Of course, we can also run [GPT-4 128k](https://openai.com/blog/new-models-and-developer-products-announced-at-devday). 

In [33]:
from langchain_openai import ChatOpenAI
from langchain_core.prompts import ChatPromptTemplate
from langchain_community.chat_models import ChatOllama

# Prompt 
template = """Answer the question based only on the following context:
{context}

Question: {question}
"""
prompt = ChatPromptTemplate.from_template(template)

# Local LLM
ollama_llm = "yarn-mistral"
model = ChatOllama(model=ollama_llm)

# LLM API
model = ChatOpenAI(temperature=0, model="gpt-4-1106-preview")

# Chain
chain = (
    {"context": retriever, "question": RunnablePassthrough()}
    | prompt
    | model
    | StrOutputParser()
)

In [34]:
# Question
chain.invoke("What are the types of agent memory?")

'In the context provided, the types of agent memory mentioned are:\n\n1. Sensory Memory: This is the earliest stage of memory, providing the ability to retain impressions of sensory information after the original stimuli have ended. It typically only lasts for a few seconds.\n\n2. Short-Term Memory (STM) or Working Memory: It stores information that is currently being used to carry out complex cognitive tasks such as learning and reasoning.

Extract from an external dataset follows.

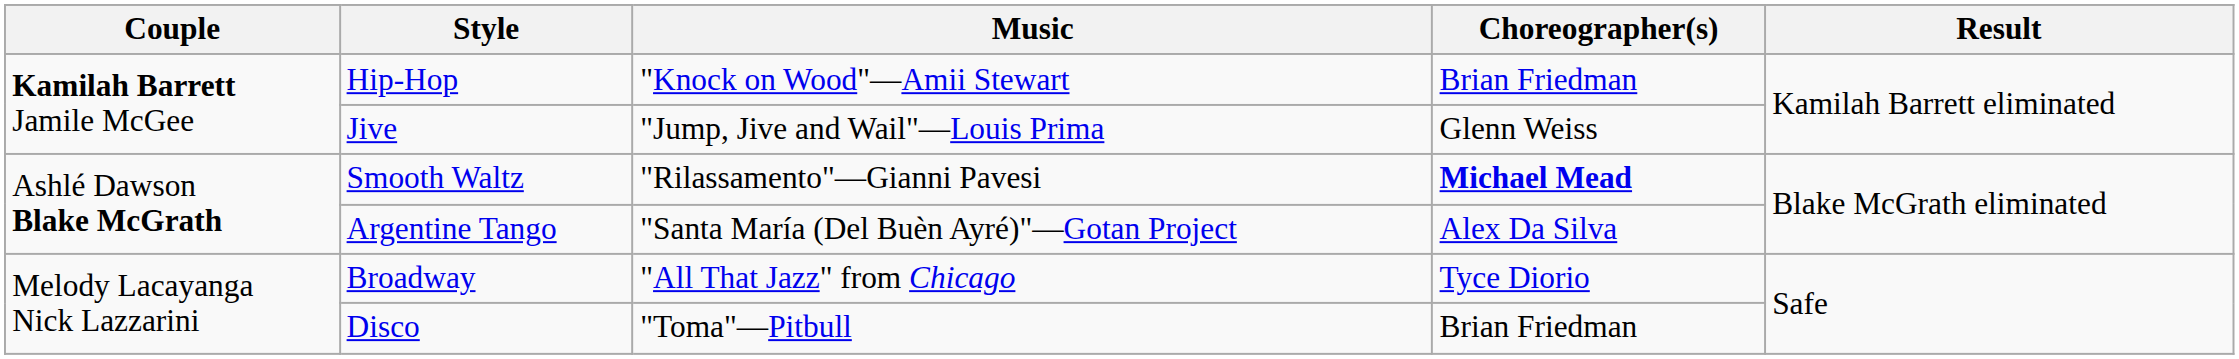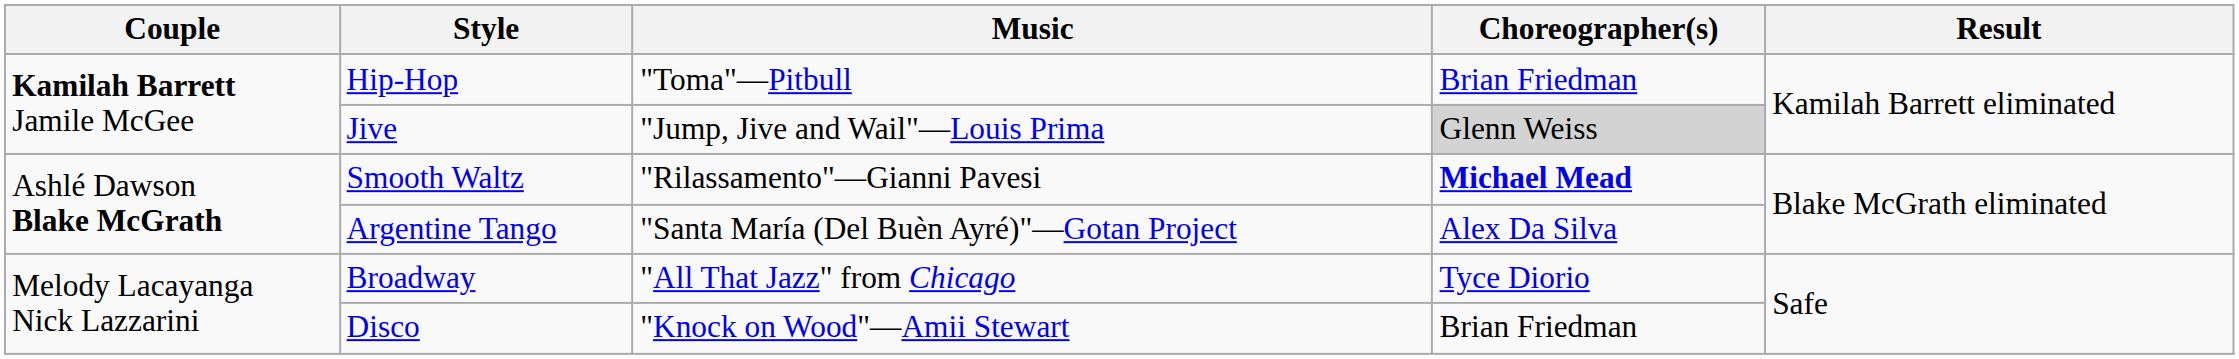Hip-Hop | Music: "Knock on Wood"—Amii Stewart -> "Toma"—Pitbull
Jive | Choreographer(s): no background -> lightgrey background
Disco | Music: "Toma"—Pitbull -> "Knock on Wood"—Amii Stewart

Short-term memory has a limited capacity and duration.\n\n3. Long-Term Memory (LTM): This type of memory can store information for a remarkably long time, ranging from a few days to decades, with an essentially unlimited storage capacity. It is divided into two subtypes:\n   - Explicit / Declarative Memory: Memory of facts and events that can be consciously recalled, including episodic memory (events and experiences) and semantic memory (facts and concepts).\n   - Implicit / Procedural Memory: Unconscious memory involving skills and routines perform

Some considerations are noted in the [needle in a haystack analysis](https://twitter.com/GregKamradt/status/1722386725635580292?lang=en):

* LLMs may suffer with retrieval from large context depending on where the information is placed.